Last year I actually made an applied-CoreML app to solve sudoku puzzles where MNIST came in very handy.
I wrote about it here: https://blog.prototypr.io/behind-the-magic-how-we-built-the-...
600,000?!? Even divided by 81 that's over 7000! How long did this take?
I just hacked into my app's flow to upload a "scan" of the isolated puzzle to my server instead of slicing it and sending the component images to CoreML.
Then I sat there and flipped through page after page of Sudoku puzzles and scanned them from a few different angles each, sliced them in bulk on the server, and voila: data!
The app already had the code for "isolate the puzzle and do perspective correction" so the uploaded images all looked something like this: https://magicsudoku.com/example-uploaded-image.png
By "slicing in bulk" I mean the server was the one that split that out into 81 smaller images rather than the app doing the slicing and uploading 81 small images.
Taking them from different angles was done because the perspective correction adds distortions that I didn't want my model to be sensitive to.
Props for doing the project end2end, including the non-trivial (and typically skipped) part of collecting training data.
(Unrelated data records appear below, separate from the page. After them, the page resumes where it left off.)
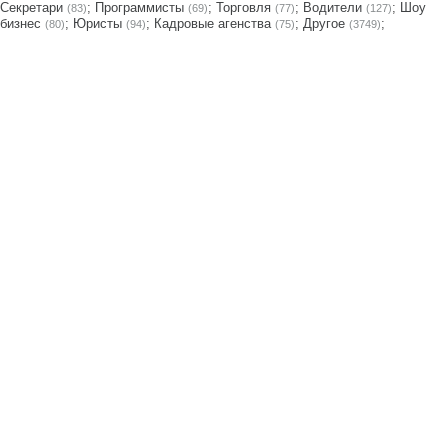
Секретари
;
Программисты
;
Торговля
;
Водители
;
Шоу
(83)
(69)
(77)
(127)
бизнес
;
Юристы
;
Кадровые агенства
;
Другое
;
(80)
(94)
(75)
(3749)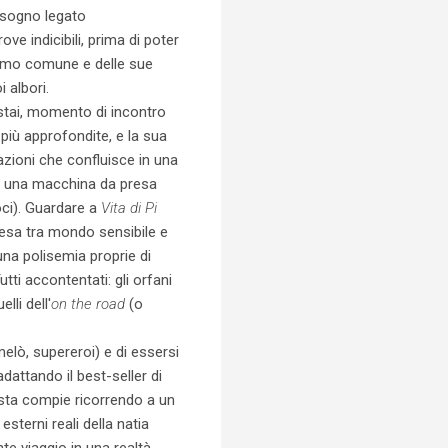
 e sogno legato
ve indicibili, prima di poter
omo comune e delle sue
 albori.
stai, momento di incontro
 più approfondite, e la sua
tazioni che confluisce in una
 di una macchina da presa
roci). Guardare a
Vita di Pi
pesa tra mondo sensibile e
una polisemia proprie di
tti accontentati: gli orfani
lli dell'
on the road
(o
melò, supereroi) e di essersi
dattando il best-seller di
ista compie ricorrendo a un
sterni reali della natia
te viaggio in una realtà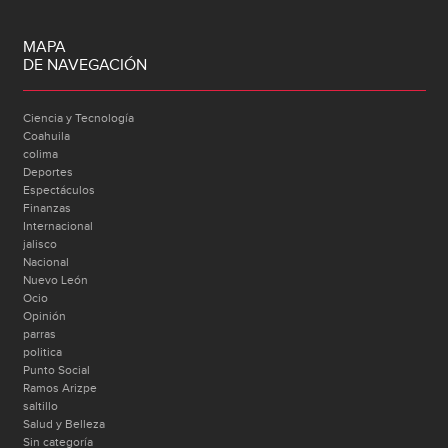
MAPA
DE NAVEGACIÓN
Ciencia y Tecnología
Coahuila
colima
Deportes
Espectáculos
Finanzas
Internacional
jalisco
Nacional
Nuevo León
Ocio
Opinión
parras
politica
Punto Social
Ramos Arizpe
saltillo
Salud y Belleza
Sin categoría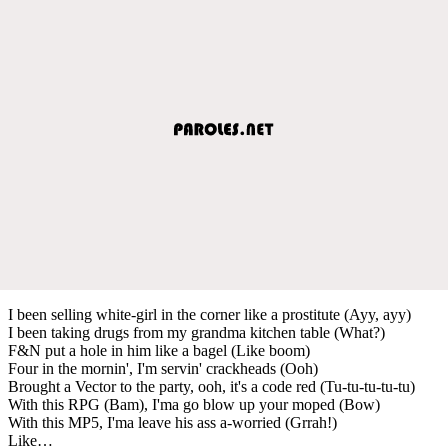
I been selling white-girl in the corner like a prostitute (Ayy, ayy)
I been taking drugs from my grandma kitchen table (What?)
F&N put a hole in him like a bagel (Like boom)
Four in the mornin', I'm servin' crackheads (Ooh)
Brought a Vector to the party, ooh, it's a code red (Tu-tu-tu-tu-tu)
With this RPG (Bam), I'ma go blow up your moped (Bow)
With this MP5, I'ma leave his ass a-worried (Grrah!)
Like…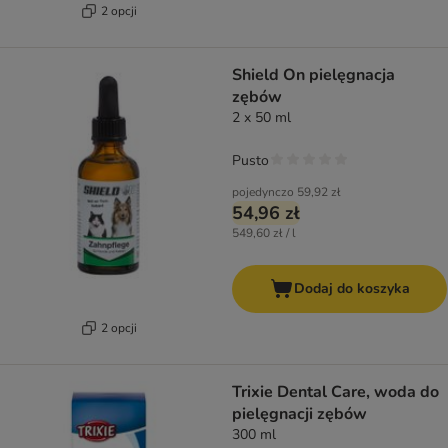
2 opcji
Shield On pielęgnacja
zębów
2 x 50 ml
Pusto
pojedynczo
59,92 zł
54,96 zł
549,60 zł / l
Dodaj do koszyka
2 opcji
Trixie Dental Care, woda do
pielęgnacji zębów
300 ml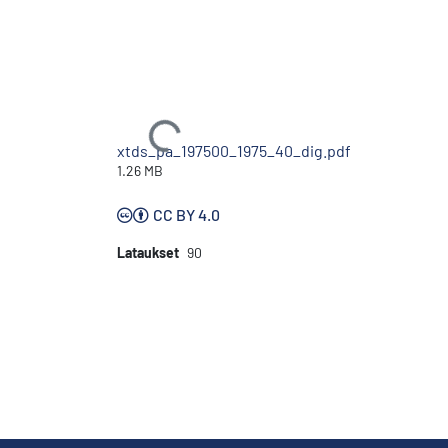
Ladataan...
xtds_pa_197500_1975_40_dig.pdf
1.26 MB
CC BY 4.0
Lataukset
90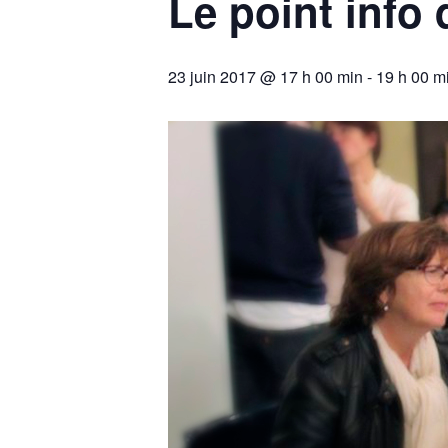
Le point info
23 juin 2017 @ 17 h 00 min
-
19 h 00 m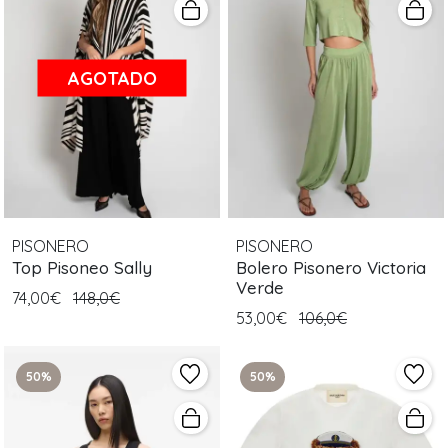
AGOTADO
PISONERO
PISONERO
Top Pisoneo Sally
Bolero Pisonero Victoria
Verde
74,00€
148,0€
53,00€
106,0€
50%
50%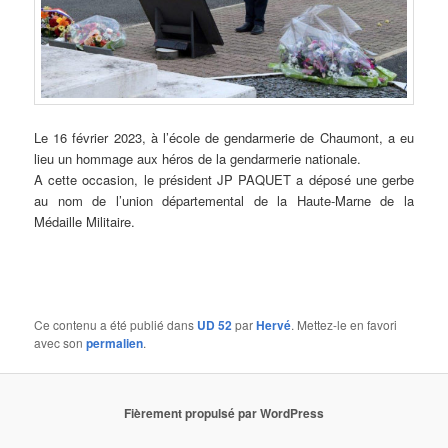
Le 16 février 2023, à l’école de gendarmerie de Chaumont, a eu
lieu un hommage aux héros de la gendarmerie nationale.
A cette occasion, le président JP PAQUET a déposé une gerbe
au nom de l’union départemental de la Haute-Marne de la
Médaille Militaire.
Ce contenu a été publié dans
UD 52
par
Hervé
. Mettez-le en favori
avec son
permalien
.
Fièrement propulsé par WordPress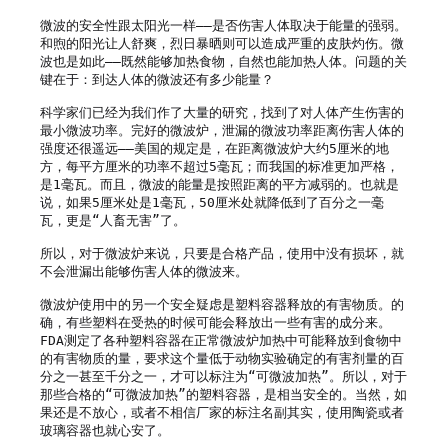
微波的安全性跟太阳光一样——是否伤害人体取决于能量的强弱。
和煦的阳光让人舒爽，烈日暴晒则可以造成严重的皮肤灼伤。微
波也是如此——既然能够加热食物，自然也能加热人体。问题的关
键在于：到达人体的微波还有多少能量？

科学家们已经为我们作了大量的研究，找到了对人体产生伤害的
最小微波功率。完好的微波炉，泄漏的微波功率距离伤害人体的
强度还很遥远——美国的规定是，在距离微波炉大约5厘米的地
方，每平方厘米的功率不超过5毫瓦；而我国的标准更加严格，
是1毫瓦。而且，微波的能量是按照距离的平方减弱的。也就是
说，如果5厘米处是1毫瓦，50厘米处就降低到了百分之一毫
瓦，更是“人畜无害”了。

所以，对于微波炉来说，只要是合格产品，使用中没有损坏，就
不会泄漏出能够伤害人体的微波来。

微波炉使用中的另一个安全疑虑是塑料容器释放的有害物质。的
确，有些塑料在受热的时候可能会释放出一些有害的成分来。
FDA测定了各种塑料容器在正常微波炉加热中可能释放到食物中
的有害物质的量，要求这个量低于动物实验确定的有害剂量的百
分之一甚至千分之一，才可以标注为“可微波加热”。所以，对于 
那些合格的“可微波加热”的塑料容器，是相当安全的。当然，如
果还是不放心，或者不相信厂家的标注名副其实，使用陶瓷或者
玻璃容器也就心安了。
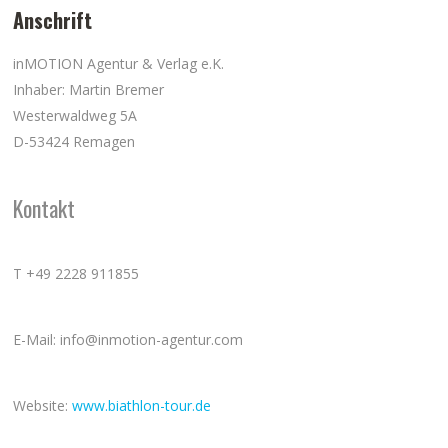
Anschrift
inMOTION Agentur & Verlag e.K.
Inhaber: Martin Bremer
Westerwaldweg 5A
D-53424 Remagen
Kontakt
T +49 2228 911855
E-Mail: info@inmotion-agentur.com
Website:
www.biathlon-tour.de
Another way to formulate this question: "given training data that only tells you about digits, how do you know whether something is a digit or not?" Given that the training data never actually defines what isn't a digit, how can we ensure that the model actually sees a digit at test time? If we cannot ensure this (e.g. an adversary or the real world supplies inputs), how can we "filter out" bad inputs?
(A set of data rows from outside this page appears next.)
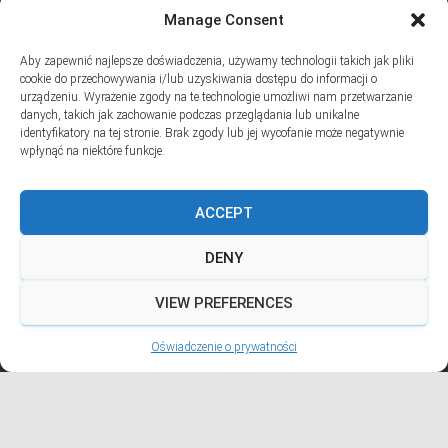
Manage Consent
SUBSKRYPCJA
Aby zapewnić najlepsze doświadczenia, używamy technologii takich jak pliki
Dodaj swój adres e-mail, jeśli chciał(a)byś otrzymywać informacje
cookie do przechowywania i/lub uzyskiwania dostępu do informacji o
o nowych wpisach na blogu
urządzeniu. Wyrażenie zgody na te technologie umożliwi nam przetwarzanie
danych, takich jak zachowanie podczas przeglądania lub unikalne
Email
identyfikatory na tej stronie. Brak zgody lub jej wycofanie może negatywnie
wpłynąć na niektóre funkcje.
ACCEPT
Prywatność i pliki ciasteczka: Ta witryna używa plików ciasteczek.
Kontynuując korzystanie z tej witryny, wyrażasz zgodę na ich używanie.
DENY
Aby dowiedzieć się więcej, w tym jak kontrolować pliki ciasteczka, zobacz
tutaj:
Polityka plików ciasteczka
VIEW PREFERENCES
Hestia | Stworzone przez
ThemeIsle
Oświadczenie o prywatności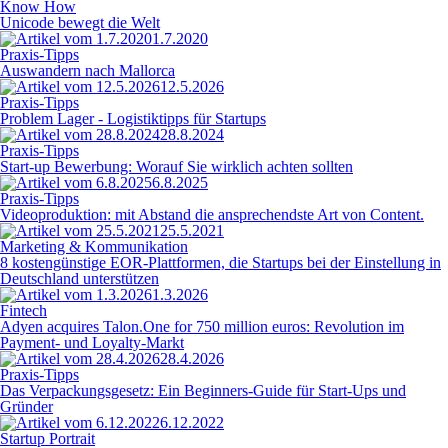
Know How
Unicode bewegt die Welt
1.7.2020
Praxis-Tipps
Auswandern nach Mallorca
12.5.2026
Praxis-Tipps
Problem Lager - Logistiktipps für Startups
28.8.2024
Praxis-Tipps
Start-up Bewerbung: Worauf Sie wirklich achten sollten
6.8.2025
Praxis-Tipps
Videoproduktion: mit Abstand die ansprechendste Art von Content.
25.5.2021
Marketing & Kommunikation
8 kostengünstige EOR-Plattformen, die Startups bei der Einstellung in
Deutschland unterstützen
1.3.2026
Fintech
Adyen acquires Talon.One for 750 million euros: Revolution im
Payment- und Loyalty-Markt
28.4.2026
Praxis-Tipps
Das Verpackungsgesetz: Ein Beginners-Guide für Start-Ups und
Gründer
6.12.2022
Startup Portrait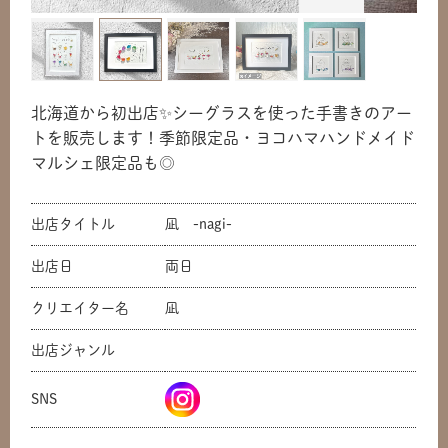
北海道から初出店✨シーグラスを使った手書きのアー
トを販売します！季節限定品・ヨコハマハンドメイド
マルシェ限定品も◎
出店タイトル
凪 -nagi-
出店日
両日
共有方法を選択
クリエイター名
凪
出店ジャンル
SNS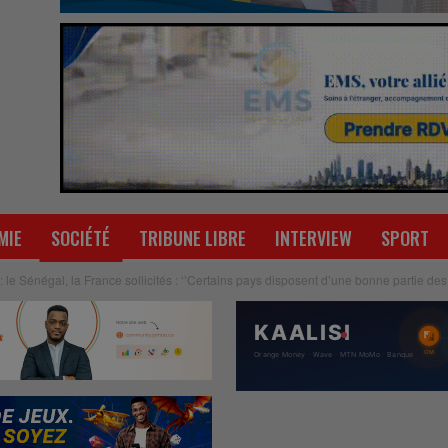
MIE
SOCIÉTÉ
TRIBUNE LIBRE
INTERVIEW
SPORT
: le Sénégal, la France sollicités : ‘’Certains pays disposent d’une bonne partie de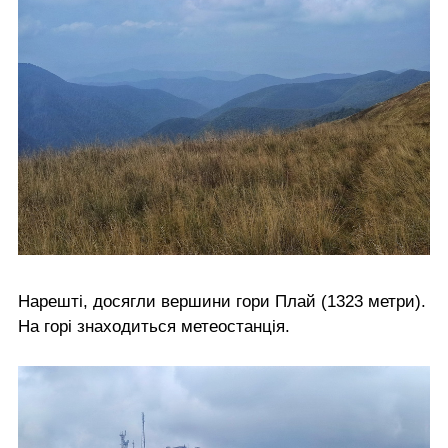
Нарешті, досягли вершини гори Плай (1323 метри).
На горі знаходиться метеостанція.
A quick hack solution that works well in practice is to examine the "predictive distribution" across digit classes. Researchers have empirically found that entropy tends to be higher (i.e. more smooth) when the model sees an OoD input. However, the OoD problem is not fully solved.
Here's a nice survey paper on the topic: https://arxiv.org/abs/1809.04729
Note that methods that tie OoD to the task at hand (classification) are not actually solving OoD, they are solving "predictive uncertainty" of the task.
1) Integrated. Represent 'no number' as class number 11 in the original model. Retrain it with this additional class (needs additional training data).
2) Cascading. Train a dedicated model for 'number' versus 'no number' (binary classifier), and use that in front of the original model.
Note that the MNIST data comes already extracted from original image, centered in fixed-size images of 28x28 pixels. In a practical ML application these steps would also need to be done before classification can be performed.